▸ **Available data**:

########

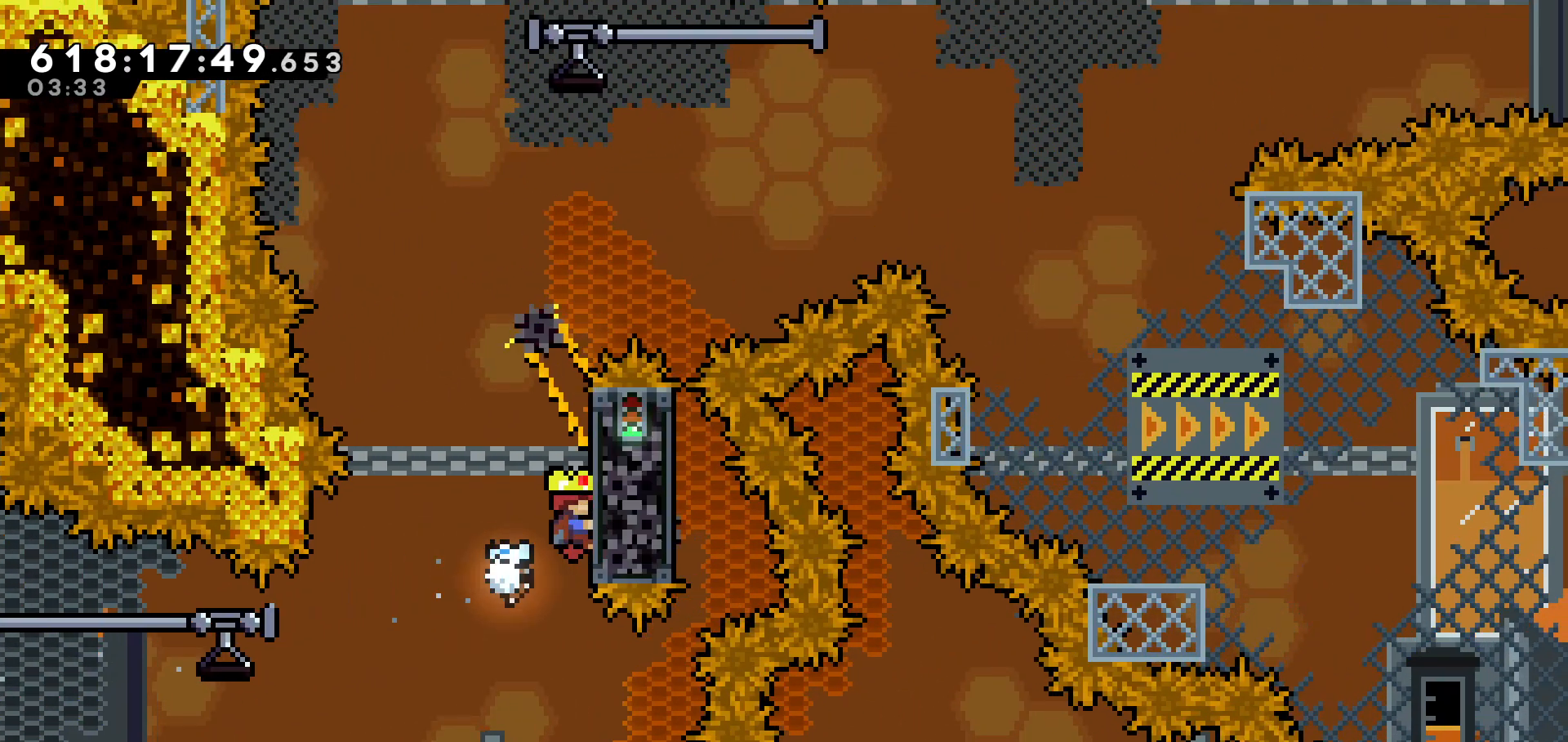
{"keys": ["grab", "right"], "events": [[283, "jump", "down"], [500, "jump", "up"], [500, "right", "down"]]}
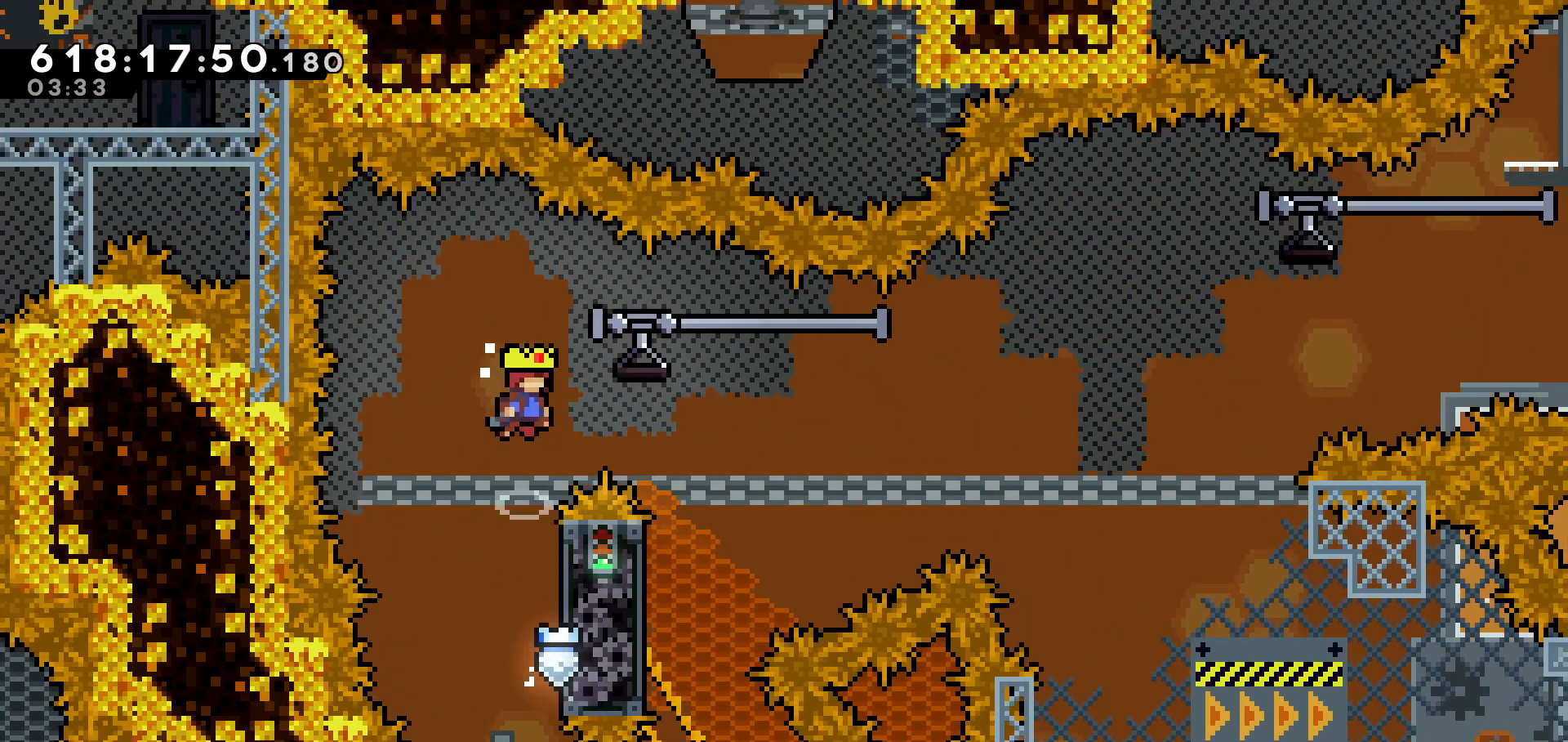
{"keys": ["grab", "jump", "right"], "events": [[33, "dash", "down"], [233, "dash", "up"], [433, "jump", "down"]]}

########

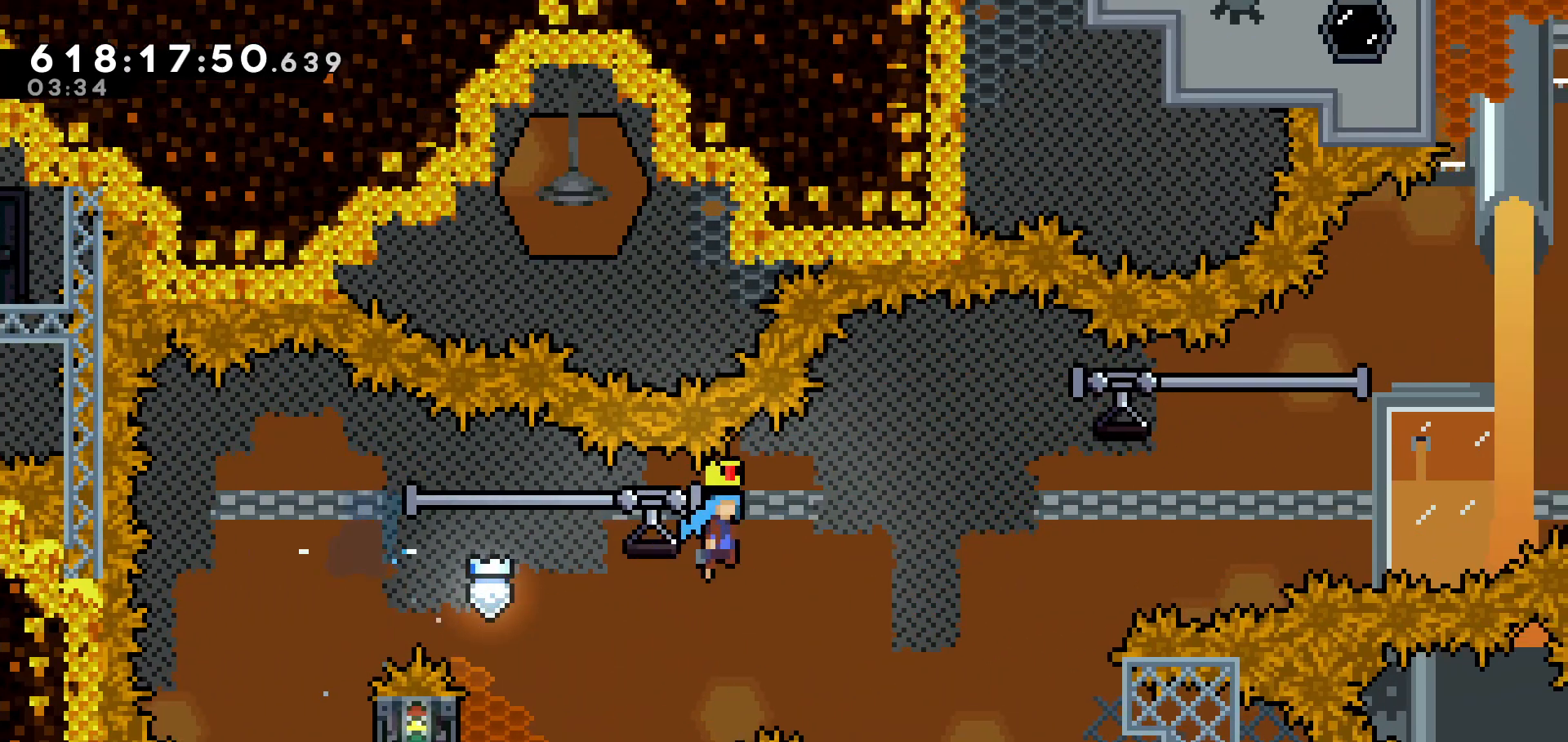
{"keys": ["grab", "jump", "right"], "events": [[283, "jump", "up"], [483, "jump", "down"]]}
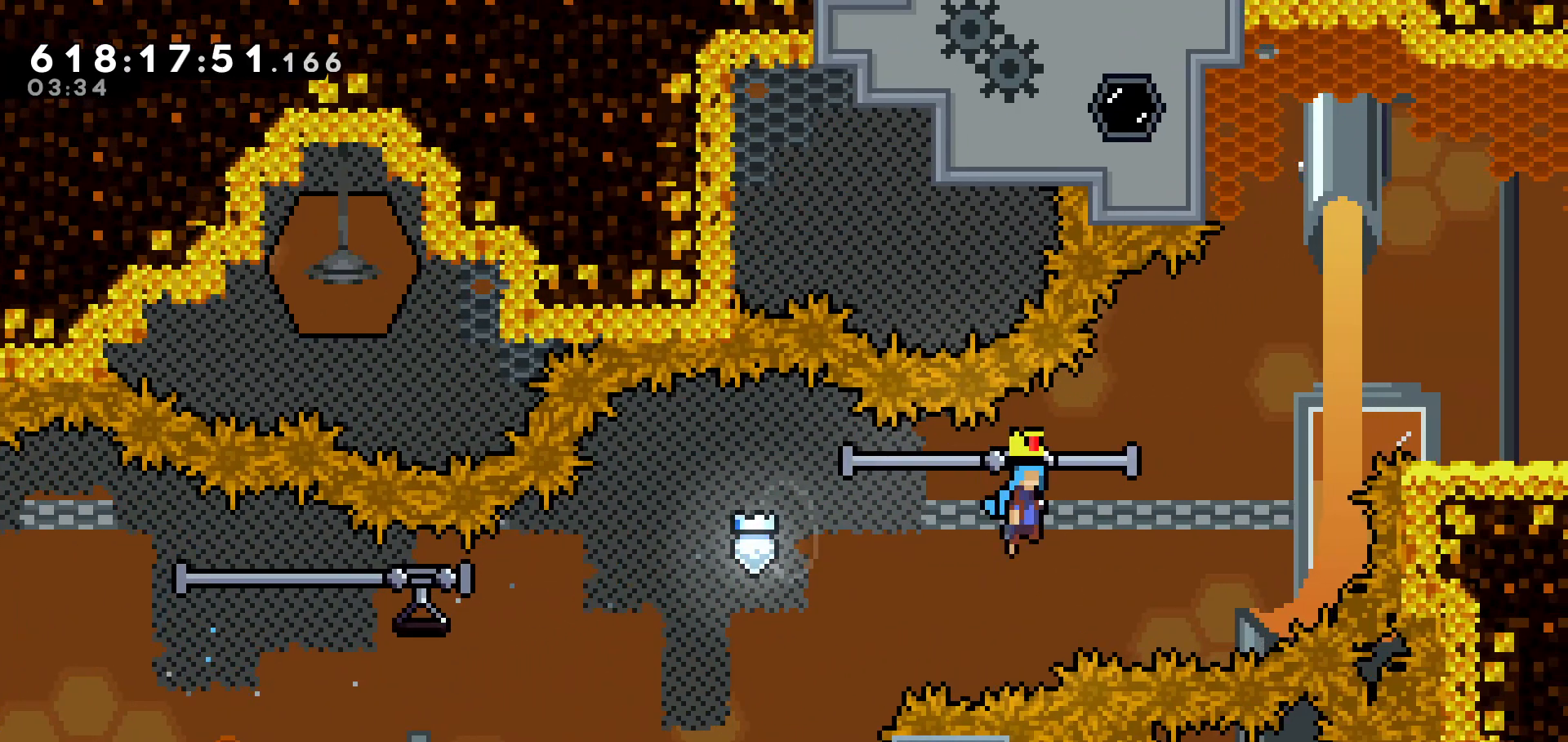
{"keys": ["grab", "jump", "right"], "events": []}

########

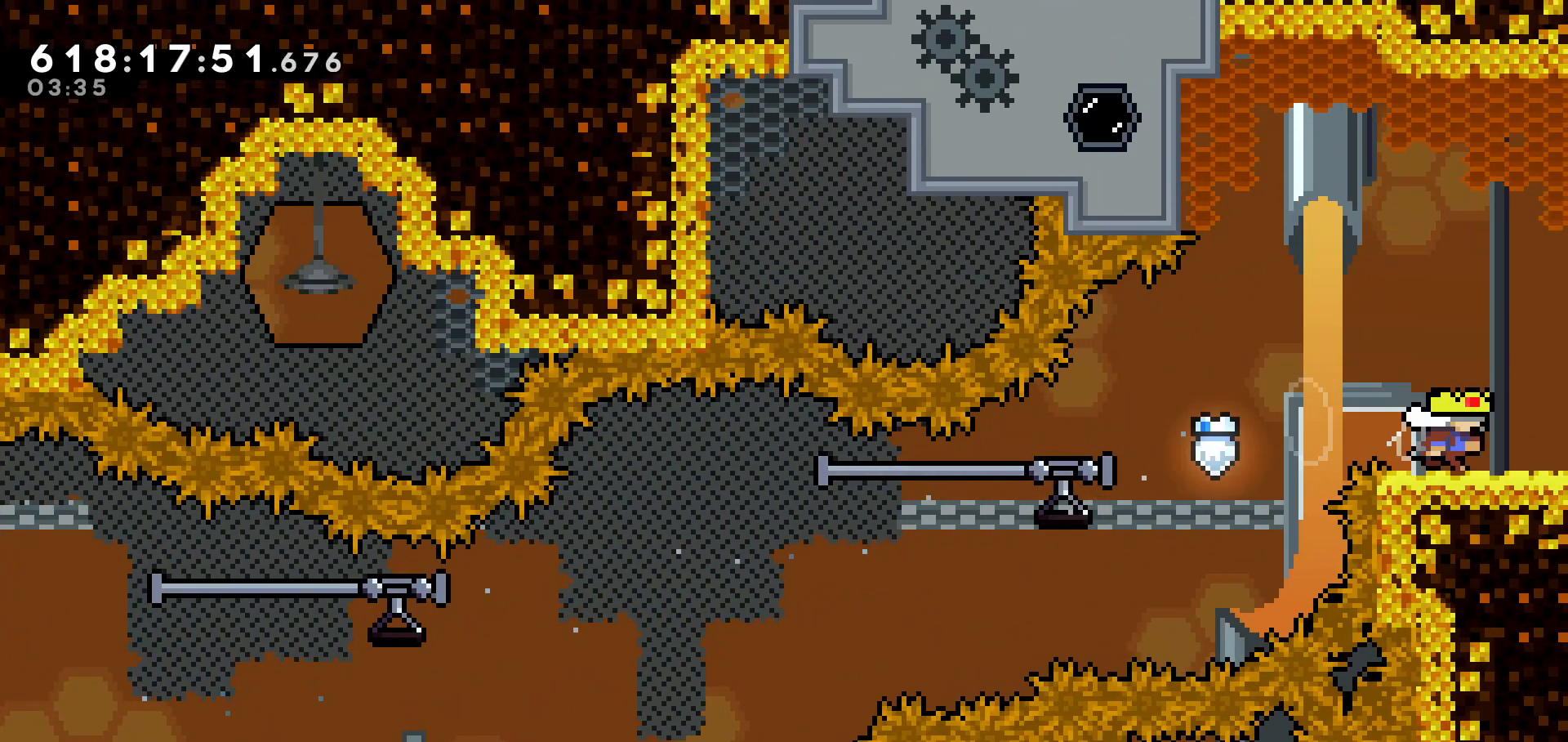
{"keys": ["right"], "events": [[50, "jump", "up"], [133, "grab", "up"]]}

########

▸ **Directions**: If a line in the data above includes the string "down", copy it.

▸ **Exercise answer**:
{"keys": ["grab", "right"], "events": [[283, "jump", "down"], [500, "jump", "up"], [500, "right", "down"]]}
{"keys": ["grab", "jump", "right"], "events": [[33, "dash", "down"], [233, "dash", "up"], [433, "jump", "down"]]}
{"keys": ["grab", "jump", "right"], "events": [[283, "jump", "up"], [483, "jump", "down"]]}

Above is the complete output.